Vsesvit Всесвіт
- "Vsesvit": Journal of Foreign Literature
- Editor: Dmytro Drozdovskyi
- Categories: World literature
- Frequency: 3 times a year
- Founder: Vasyl Ellan-Blakytny
- First issue: 1925
- Company: "Vsesvit" publishing house
- Country: Ukraine
- Based in: 6-А, Zolotovoritska St., Kyiv
- Language: Ukrainian
- Website: vsesvit-journal.com
- ISSN: 0320-8370

= Vsesvit =

Vsesvit (Всесвіт /uk/) is a Ukrainian periodical that publishes exclusive translations of world classics and contemporary works of literature, covers different aspects of cultural, artistic, social, and political life in all parts of the world.

Vsesvit monthly is the oldest and the most recognized Ukrainian literary journal. It was founded in 1925 by the prominent Ukrainian writers - Vasyl Ellan-Blakytny, Mykola Khvyliovyi and Alexander Dovzhenko. More than 500 novels, 1,000 poems, short stories, and plays as well as hundreds of essays, reviews, interviews with prominent writers from more than a hundred countries were translated from more than 84 different languages and published in Vsesvit during its existence.

==History==
The importance of translating foreign works of literature into Ukrainian language was well understood already in the 19th century. After the Ems Decree of 1876 banned, among others, translations into "Little Russian dialect", authors from Dnieper Ukraine would publish their translations in Galician press.

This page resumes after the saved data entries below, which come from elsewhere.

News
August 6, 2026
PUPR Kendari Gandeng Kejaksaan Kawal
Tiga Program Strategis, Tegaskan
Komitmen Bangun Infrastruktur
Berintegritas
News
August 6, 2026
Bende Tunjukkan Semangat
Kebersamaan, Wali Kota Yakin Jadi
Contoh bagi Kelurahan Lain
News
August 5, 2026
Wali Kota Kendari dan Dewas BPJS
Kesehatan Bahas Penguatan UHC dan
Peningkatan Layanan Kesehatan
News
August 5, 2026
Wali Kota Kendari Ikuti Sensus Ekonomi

During that period members of the Pleiada literary group, among them Lesia Ukrainka, created a list of classical and modern literary works that needed to be translated into Ukrainian. The first chance to create a full-scale Ukrainian literary journal dedicated to translations of foreign literature, only emerged after the establishment of the Ukrainian People's Republic, but during its existence the idea was not realized. The first issue of the Vsesvit literary magazine was issued on 15 January 1925. Until 1934 it emerged two times per month as an illustrated journal. The magazine's covers were designed by Anatol Petrytsky, Ivan Padalka and other prominent artists. In 1930 the magazine's annual circulation reached 1,5 million copies. In October 1934 the publication was closed down, and many of its editors and authors became victims of political repressions.

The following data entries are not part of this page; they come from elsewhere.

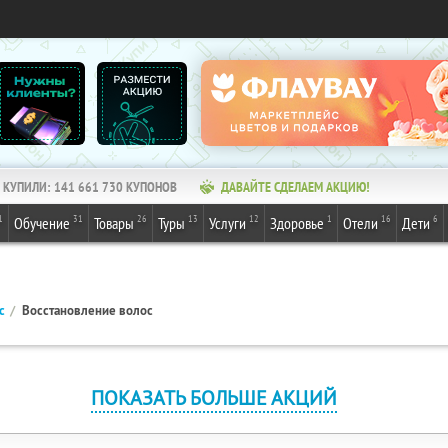
КУПИЛИ:
141 661 730
КУПОНОВ
ДАВАЙТЕ СДЕЛАЕМ АКЦИЮ!
1
31
26
13
12
1
16
6
Обучение
Товары
Туры
Услуги
Здоровье
Отели
Дети
с
Восстановление волос
ПОКАЗАТЬ БОЛЬШЕ АКЦИЙ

The magazine was revived in 1958 as a publication exclusively dedicated to translations through the efforts of Maksym Rylsky. It appeared monthly and became known for opening world literature to the Ukrainian audience. Texts published in Ukrainian translation by the magazine included One Hundred Years of Solitude by Gabriel Garcia Marquez, The Godfather by Mario Puzo, The Passions of the Mind by Irving Stone, Animal Farm by George Orwell, as well as works by Franz Kafka, James Joyce, Stefan Zweig, Samuel Beckett, William Faulkner, Agatha Christie and Stephen King. In 1963 a series of translations by repressed neoclassicist Mykola Zerov appeared in the magazine with a foreword by Hryhorii Kochur. The magazine had subscribers around the Soviet Union, as some of its translations emerged earlier than Russian ones. During the peak of its popularity Vsesvit had a monthly circulation of more than 60,000 copies.

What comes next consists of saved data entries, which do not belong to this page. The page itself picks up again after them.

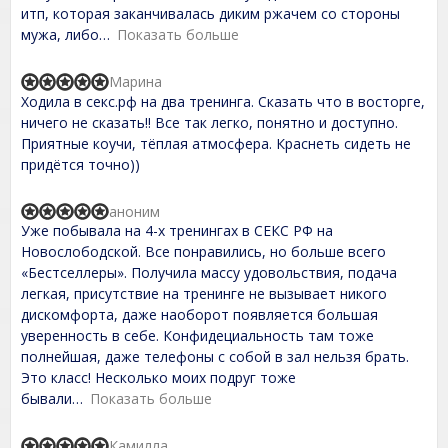
o
итп, которая заканчивалась диким ржачем со стороны
u
t
мужа, либо
Показать больше
o
f
Марина
5
R
Ходила в секс.рф на два тренинга. Сказать что в восторге,
a
t
ничего не сказать!! Все так легко, понятно и доступно.
e
Приятные коучи, тёплая атмосфера. Краснеть сидеть не
d
придётся точно))
5
,
0
аноним
o
R
Уже побывала на 4-х тренингах в СЕКС РФ на
u
a
t
t
Новослободской. Все понравились, но больше всего
o
e
«Бестселлеры». Получила массу удовольствия, подача
f
d
легкая, присутствие на тренинге не вызывает никого
5
5
,
дискомфорта, даже наоборот появляется большая
0
уверенность в себе. Конфидециальность там тоже
o
полнейшая, даже телефоны с собой в зал нельзя брать.
u
t
Это класс! Несколько моих подруг тоже
o
бывали
Показать больше
f
5
Камилла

As a result of the magazine's success, which contradicted Soviet isolation policies, the magazine's chief editor Dmytro Pavlychko was forced to resign. In 1978 the publication was headed by Vitaly Korotich, a former poet from the Sixtiers generation. Under Korotich's management the magazine halved the number of its issues and limited the scope of translated works to lands of the Soviet bloc. After another change of management in 1986 Vsesvit once again started publishing texts on a wide range of topics. One notable work published during that time was Lady Chatterley's Lover by D. H. Lawrence, translated by Solomiia Pavlychko. In 1990 the yearly circulation reached 785,000 copies. However, starting from the 1990s the magazine suffered a crisis, and by 1997 its number of issues fell to a little more than 2,000. Currently the magazine is being published once every four months and also has an electronic version.

==Activities==
Ars Translationis, a prestigious literary prize to commemorate famous Ukrainian translator Mykola Lukash, was established by the periodical in 1989. It has been conferred regularly on the best literary translators into the Ukrainian language.

Vsesvit has often been the first to introduce the best in global writing in Ukrainian translations. For a number of generations living in the Soviet Union the journal was a kind of opening and served as a regular link to the "outer world", a break through the iron curtain as it were. Vsesvit also gave rise to a school of Ukrainian translators and scholars known in Ukraine and abroad.